Newhaven, the Scottish creative agency which recently challenged the Scottish Government's procurement policy in court, has given up its independence in a sale to The Leith Agency.

Ken Dixon and Jonathan Shinton, two of four co-founders who broke away from Leith 11 years ago, taking Tennents as their founding client for Newhaven, will leave the merged firm. Leith, Scotland's best-known agency, was itself sold to Cello group in 2005. Its star clients include Irn-Bru, more recently Aldi, the Scottish Government, and quangos including VisitScotland.

Newhaven still has Tennents, and other big names include Historic Scotland and ScottishPower.

The agency launched its legal challenge after it was excluded from the Marketing Services Framework, the Scottish Government's new list of approved suppliers for public sector communications.

Critics say procurement framework criteria, such as the one for IT services, are loaded in favour of the largest companies, discriminating against typical Scottish independents. Newhaven's court action was withdrawn late last month, with neither side commenting.

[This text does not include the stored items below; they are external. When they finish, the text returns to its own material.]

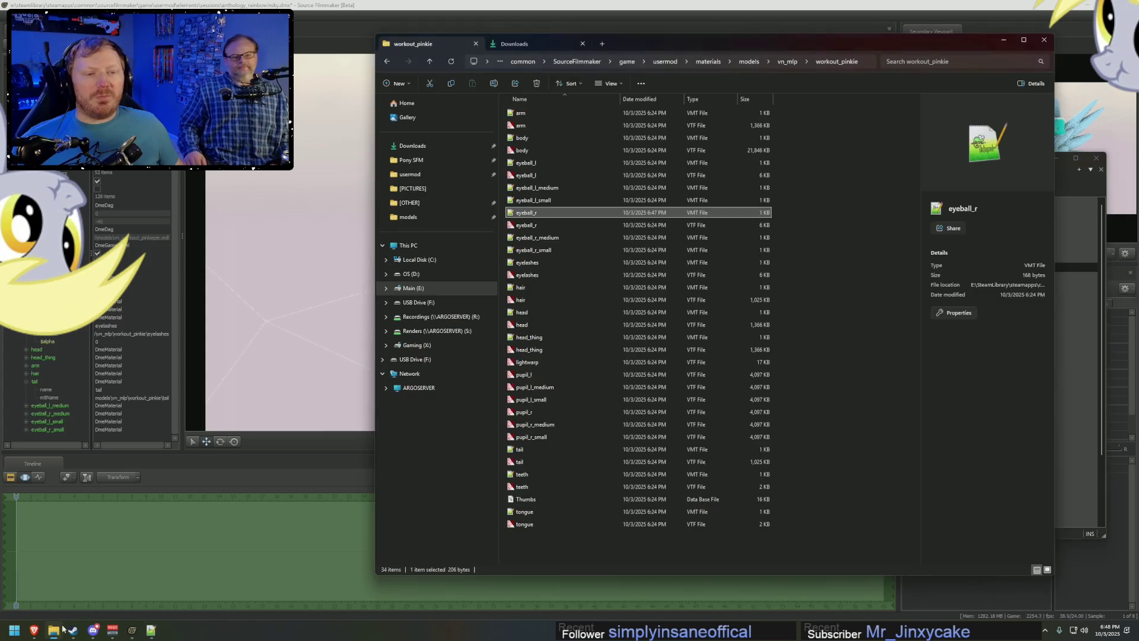
left_click(538, 412)
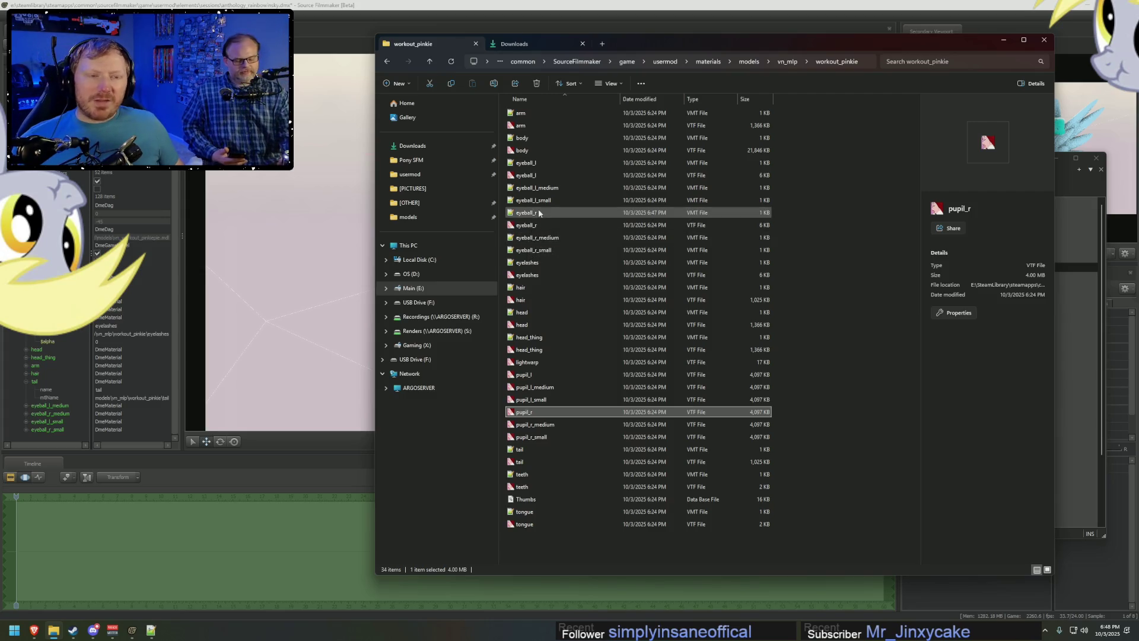
left_click(534, 176)
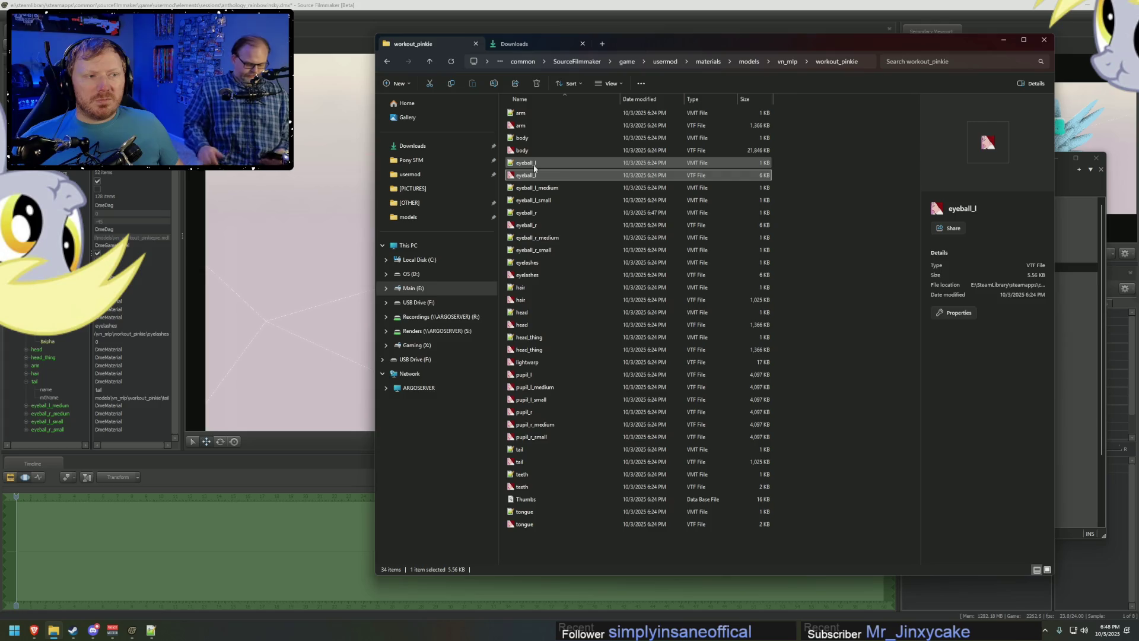
double_click(534, 164)
left_click(626, 240)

Leith said Newhaven's client base and key members of staff would join the Leith-based group over the coming months. Last November, Newhaven co-founder and business director Gareth Howells rejoined Leith as creative manager in a surprise move. Mr Howells worked on the Irn Bru and Tennents accounts at Leith in the 1990s.

Mr Dixon said: "Since we launched, Leith has been one of our biggest competitors, yet we have always maintained a friendly rivalry. Combining forces at such a pivotal point in the world of marketing makes sense on a lot of levels."

Richard Marsham, managing partner of The Leith Group, said: "We're excited at the opportunities this merger brings."